**Document excerpt:**
Start of Block

Extinct variety of Arabic

Shirvani Arabic (عربية شروانية) was a variety of Arabic that was once spoken in what is now central and northeastern Azerbaijan (historically known as Shirvan) and southern Dagestan.

==History==
Arabic had been spoken in the region since the Muslim conquest of the South Caucasus at the beginning of the eighth century. It was brought there by Arab settlers consisting mostly of military staff, merchants and craftsmen from Iraq and Syria, and was used as an official language. It experienced decline after the weakening of the Caliphate in the thirteenth century and was gradually replaced by Persian/Tat and Azerbaijani. Groups of Arabs (mostly from Yemen) continued to immigrate to southern Dagestan influencing the culture and literary traditions of the local population who had already become Muslim by way of conversion.

End of Block

**Record excerpts:**
Start of Block

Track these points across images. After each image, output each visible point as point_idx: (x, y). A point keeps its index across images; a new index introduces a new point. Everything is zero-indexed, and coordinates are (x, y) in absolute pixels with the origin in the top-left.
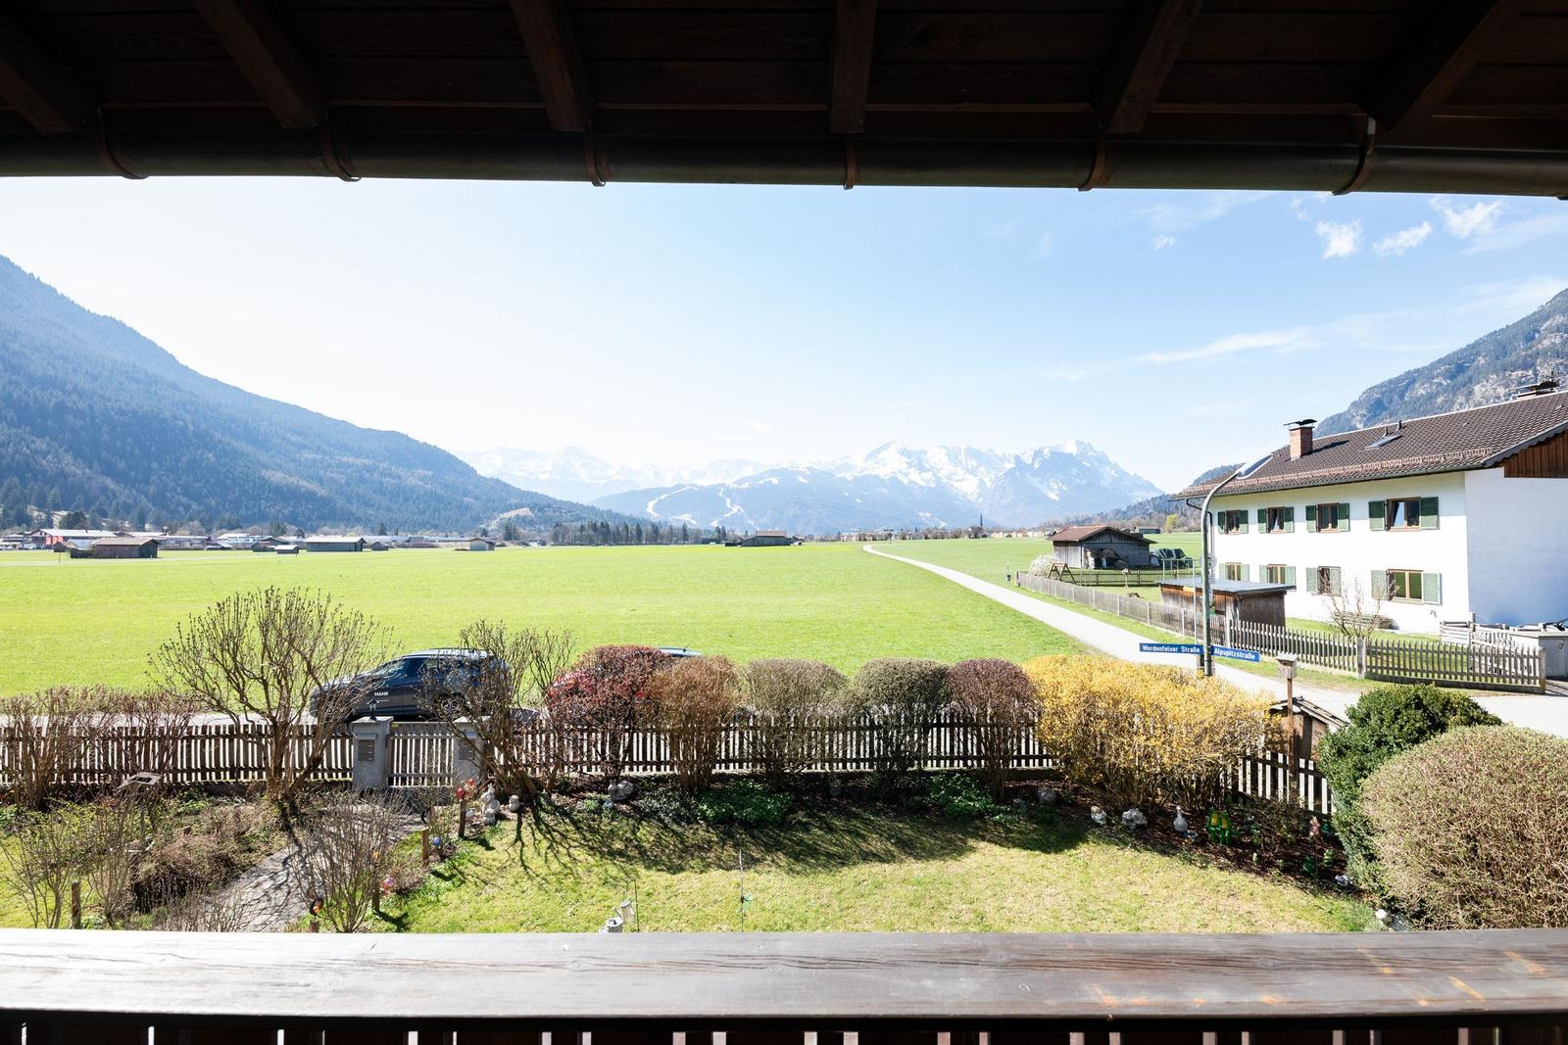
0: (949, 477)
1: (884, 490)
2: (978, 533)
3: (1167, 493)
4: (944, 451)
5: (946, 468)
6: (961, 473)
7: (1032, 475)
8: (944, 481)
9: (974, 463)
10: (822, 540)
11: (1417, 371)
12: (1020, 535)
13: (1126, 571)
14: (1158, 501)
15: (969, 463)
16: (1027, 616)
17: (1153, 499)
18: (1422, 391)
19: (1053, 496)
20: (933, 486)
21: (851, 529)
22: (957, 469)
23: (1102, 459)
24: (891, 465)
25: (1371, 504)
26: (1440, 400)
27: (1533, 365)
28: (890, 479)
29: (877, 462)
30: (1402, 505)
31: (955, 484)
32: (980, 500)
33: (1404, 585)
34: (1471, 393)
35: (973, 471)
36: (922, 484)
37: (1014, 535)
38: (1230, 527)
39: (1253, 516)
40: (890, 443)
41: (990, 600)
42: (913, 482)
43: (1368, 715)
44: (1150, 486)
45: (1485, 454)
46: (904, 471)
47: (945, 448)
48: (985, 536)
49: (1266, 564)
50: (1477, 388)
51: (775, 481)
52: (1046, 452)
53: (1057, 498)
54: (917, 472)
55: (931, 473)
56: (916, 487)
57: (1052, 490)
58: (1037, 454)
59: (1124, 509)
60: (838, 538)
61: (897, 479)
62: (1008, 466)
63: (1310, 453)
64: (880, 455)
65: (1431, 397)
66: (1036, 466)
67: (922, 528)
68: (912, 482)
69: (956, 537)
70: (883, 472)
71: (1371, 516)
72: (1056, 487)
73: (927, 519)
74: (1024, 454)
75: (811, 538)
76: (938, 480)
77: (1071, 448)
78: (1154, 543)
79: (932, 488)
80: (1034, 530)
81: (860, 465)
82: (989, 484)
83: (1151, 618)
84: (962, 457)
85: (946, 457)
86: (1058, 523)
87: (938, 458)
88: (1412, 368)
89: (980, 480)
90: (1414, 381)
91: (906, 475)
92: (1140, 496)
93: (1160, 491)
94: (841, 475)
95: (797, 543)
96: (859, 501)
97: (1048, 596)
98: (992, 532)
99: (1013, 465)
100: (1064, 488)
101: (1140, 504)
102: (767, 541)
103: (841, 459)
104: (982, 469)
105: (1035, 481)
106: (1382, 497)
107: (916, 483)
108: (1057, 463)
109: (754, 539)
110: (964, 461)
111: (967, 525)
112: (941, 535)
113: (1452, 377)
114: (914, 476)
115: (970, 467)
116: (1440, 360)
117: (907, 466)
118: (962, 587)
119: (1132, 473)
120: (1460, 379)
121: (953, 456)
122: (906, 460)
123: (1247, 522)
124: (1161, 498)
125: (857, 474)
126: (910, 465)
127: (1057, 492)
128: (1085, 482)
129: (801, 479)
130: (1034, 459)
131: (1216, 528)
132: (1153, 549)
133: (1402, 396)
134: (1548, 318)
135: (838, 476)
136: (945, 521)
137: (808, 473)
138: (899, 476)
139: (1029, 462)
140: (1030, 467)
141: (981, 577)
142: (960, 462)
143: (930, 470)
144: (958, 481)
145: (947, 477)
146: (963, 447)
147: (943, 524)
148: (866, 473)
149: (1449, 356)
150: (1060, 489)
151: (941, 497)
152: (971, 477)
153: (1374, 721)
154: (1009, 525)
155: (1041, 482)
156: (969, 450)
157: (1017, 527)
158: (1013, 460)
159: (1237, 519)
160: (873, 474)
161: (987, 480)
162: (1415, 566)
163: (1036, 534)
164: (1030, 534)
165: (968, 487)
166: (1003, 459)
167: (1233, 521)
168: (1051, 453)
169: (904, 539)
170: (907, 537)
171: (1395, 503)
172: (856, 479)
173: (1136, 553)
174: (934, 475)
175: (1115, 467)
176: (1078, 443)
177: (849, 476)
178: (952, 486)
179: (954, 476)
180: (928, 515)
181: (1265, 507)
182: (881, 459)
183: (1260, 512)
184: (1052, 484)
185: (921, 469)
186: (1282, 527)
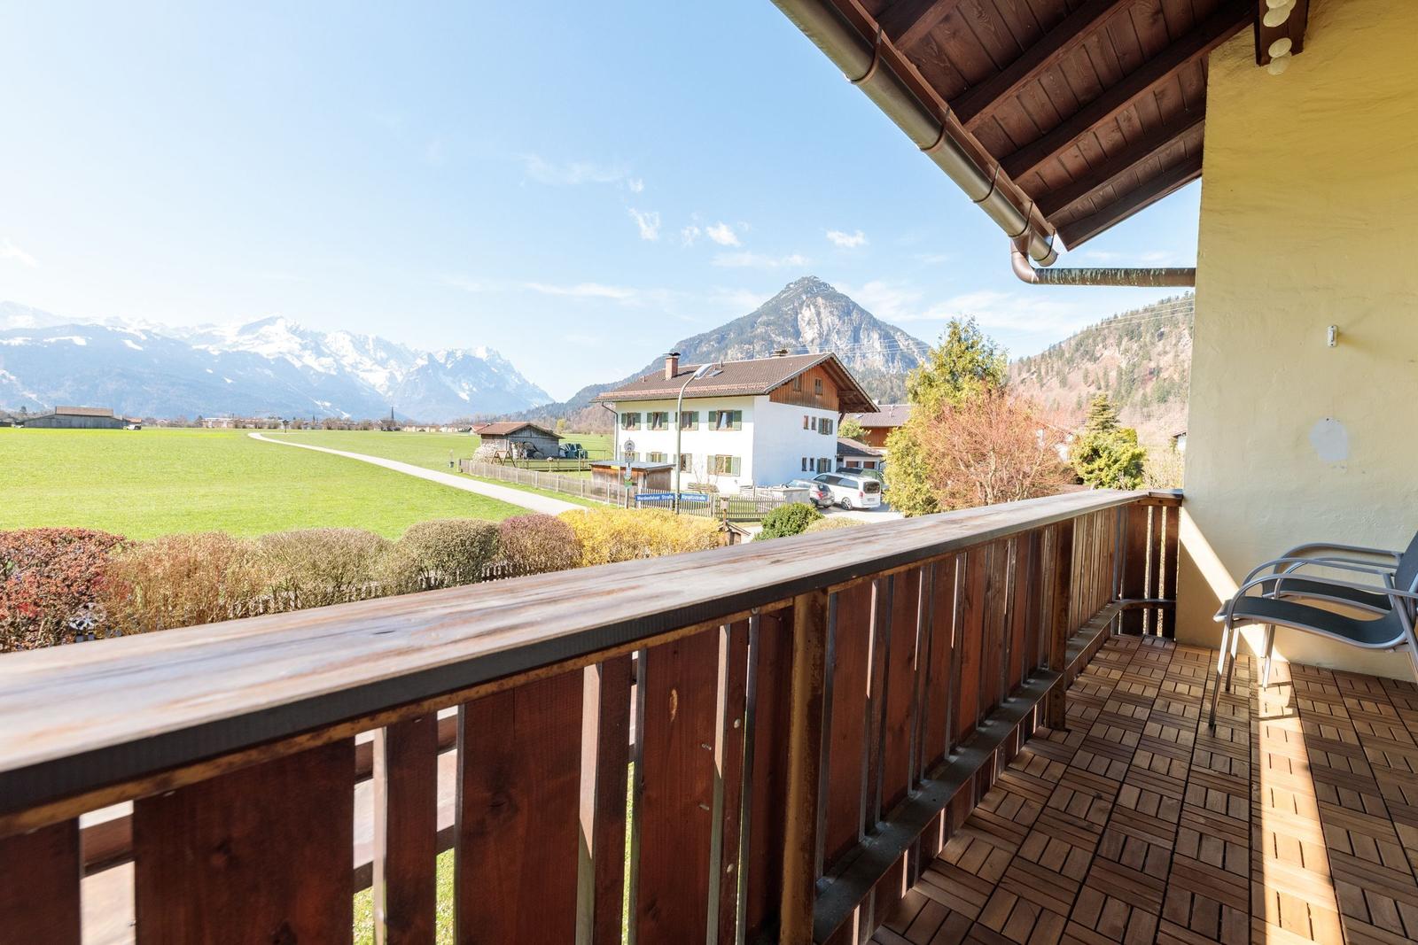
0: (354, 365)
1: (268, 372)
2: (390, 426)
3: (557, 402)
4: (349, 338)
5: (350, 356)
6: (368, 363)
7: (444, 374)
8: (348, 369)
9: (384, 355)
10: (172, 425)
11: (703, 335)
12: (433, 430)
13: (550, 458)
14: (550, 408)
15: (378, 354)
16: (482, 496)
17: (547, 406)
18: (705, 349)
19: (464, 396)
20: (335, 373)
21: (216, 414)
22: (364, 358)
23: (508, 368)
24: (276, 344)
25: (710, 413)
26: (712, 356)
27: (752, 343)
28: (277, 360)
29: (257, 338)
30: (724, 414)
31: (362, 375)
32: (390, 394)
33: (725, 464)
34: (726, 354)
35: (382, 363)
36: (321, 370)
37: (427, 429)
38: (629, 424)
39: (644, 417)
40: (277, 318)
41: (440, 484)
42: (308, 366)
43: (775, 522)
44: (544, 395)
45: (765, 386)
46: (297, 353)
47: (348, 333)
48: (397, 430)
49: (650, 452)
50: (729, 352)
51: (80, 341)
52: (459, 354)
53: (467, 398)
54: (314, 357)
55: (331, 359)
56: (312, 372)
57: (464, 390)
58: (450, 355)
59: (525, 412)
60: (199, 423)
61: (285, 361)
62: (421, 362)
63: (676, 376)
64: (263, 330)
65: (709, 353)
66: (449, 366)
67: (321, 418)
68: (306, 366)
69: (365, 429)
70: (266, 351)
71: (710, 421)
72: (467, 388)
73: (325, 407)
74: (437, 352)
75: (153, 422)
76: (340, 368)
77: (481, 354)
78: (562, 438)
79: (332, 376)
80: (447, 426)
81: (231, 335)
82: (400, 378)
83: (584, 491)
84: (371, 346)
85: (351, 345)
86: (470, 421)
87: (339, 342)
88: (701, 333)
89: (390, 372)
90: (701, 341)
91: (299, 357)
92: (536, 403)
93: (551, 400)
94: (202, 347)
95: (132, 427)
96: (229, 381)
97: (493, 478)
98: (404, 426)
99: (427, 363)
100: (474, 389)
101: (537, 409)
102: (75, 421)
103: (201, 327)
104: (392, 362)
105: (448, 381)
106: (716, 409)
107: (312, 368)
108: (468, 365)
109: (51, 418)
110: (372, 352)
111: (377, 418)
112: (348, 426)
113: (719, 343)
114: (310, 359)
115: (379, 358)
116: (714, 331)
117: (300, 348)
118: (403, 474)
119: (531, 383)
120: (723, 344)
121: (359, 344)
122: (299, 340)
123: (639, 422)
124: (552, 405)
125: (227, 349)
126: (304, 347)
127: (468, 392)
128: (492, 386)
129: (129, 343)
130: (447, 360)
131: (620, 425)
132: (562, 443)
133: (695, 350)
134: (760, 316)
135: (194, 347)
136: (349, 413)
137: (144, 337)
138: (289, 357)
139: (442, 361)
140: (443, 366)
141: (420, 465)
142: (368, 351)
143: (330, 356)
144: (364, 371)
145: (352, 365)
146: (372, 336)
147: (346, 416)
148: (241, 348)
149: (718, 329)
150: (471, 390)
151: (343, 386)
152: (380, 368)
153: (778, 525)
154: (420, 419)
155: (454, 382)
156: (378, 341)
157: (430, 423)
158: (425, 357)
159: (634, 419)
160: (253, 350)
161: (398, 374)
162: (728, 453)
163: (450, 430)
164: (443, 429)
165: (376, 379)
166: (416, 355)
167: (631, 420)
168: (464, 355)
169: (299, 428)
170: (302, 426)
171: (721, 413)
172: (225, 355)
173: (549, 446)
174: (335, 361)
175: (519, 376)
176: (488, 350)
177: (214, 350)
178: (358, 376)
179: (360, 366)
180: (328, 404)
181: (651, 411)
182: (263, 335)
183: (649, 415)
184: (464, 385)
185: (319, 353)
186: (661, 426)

End of Block
Start of Block

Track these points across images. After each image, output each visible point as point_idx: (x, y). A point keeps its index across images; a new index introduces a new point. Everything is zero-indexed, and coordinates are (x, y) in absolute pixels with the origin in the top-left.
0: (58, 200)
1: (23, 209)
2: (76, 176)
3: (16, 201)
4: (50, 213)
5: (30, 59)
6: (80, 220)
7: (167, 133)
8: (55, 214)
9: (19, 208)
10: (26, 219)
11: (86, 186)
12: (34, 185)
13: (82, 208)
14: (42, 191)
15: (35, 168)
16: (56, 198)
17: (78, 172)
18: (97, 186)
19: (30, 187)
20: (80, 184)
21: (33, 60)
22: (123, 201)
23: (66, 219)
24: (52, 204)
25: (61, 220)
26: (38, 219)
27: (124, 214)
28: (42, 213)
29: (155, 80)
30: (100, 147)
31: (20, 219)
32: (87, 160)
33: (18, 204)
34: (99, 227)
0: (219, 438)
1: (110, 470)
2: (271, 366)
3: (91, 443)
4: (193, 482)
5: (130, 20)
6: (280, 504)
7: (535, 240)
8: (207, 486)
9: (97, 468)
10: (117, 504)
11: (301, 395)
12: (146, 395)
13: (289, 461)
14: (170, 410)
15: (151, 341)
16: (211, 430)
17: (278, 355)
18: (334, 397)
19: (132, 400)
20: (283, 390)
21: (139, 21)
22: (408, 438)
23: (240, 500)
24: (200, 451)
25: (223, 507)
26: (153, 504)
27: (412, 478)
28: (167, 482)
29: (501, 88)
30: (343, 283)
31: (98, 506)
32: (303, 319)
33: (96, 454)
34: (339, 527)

End of Block

**Questions to answer:**
1 – According to the Shirvani Arabic excerpt, which languages gradually replaced Arabic in the region?
2 – Echo the portion of the Shirvani Arabic excerpt between "Shirvani Arabic (عربية" and "way of conversion.", inclusive.
3 – How does the Shirvani Arabic excerpt account for Arabic being spoken in the region in the first place?

**Answers:**
1 – Persian/Tat and Azerbaijani.

2 –
Shirvani Arabic (عربية شروانية) was a variety of Arabic that was once spoken in what is now central and northeastern Azerbaijan (historically known as Shirvan) and southern Dagestan.

==History==
Arabic had been spoken in the region since the Muslim conquest of the South Caucasus at the beginning of the eighth century. It was brought there by Arab settlers consisting mostly of military staff, merchants and craftsmen from Iraq and Syria, and was used as an official language. It experienced decline after the weakening of the Caliphate in the thirteenth century and was gradually replaced by Persian/Tat and Azerbaijani. Groups of Arabs (mostly from Yemen) continued to immigrate to southern Dagestan influencing the culture and literary traditions of the local population who had already become Muslim by way of conversion.

3 – Arabic arrived with the Muslim conquest of the South Caucasus at the beginning of the eighth century. Arab settlers brought it there. They were mostly military staff, merchants and craftsmen from Iraq and Syria.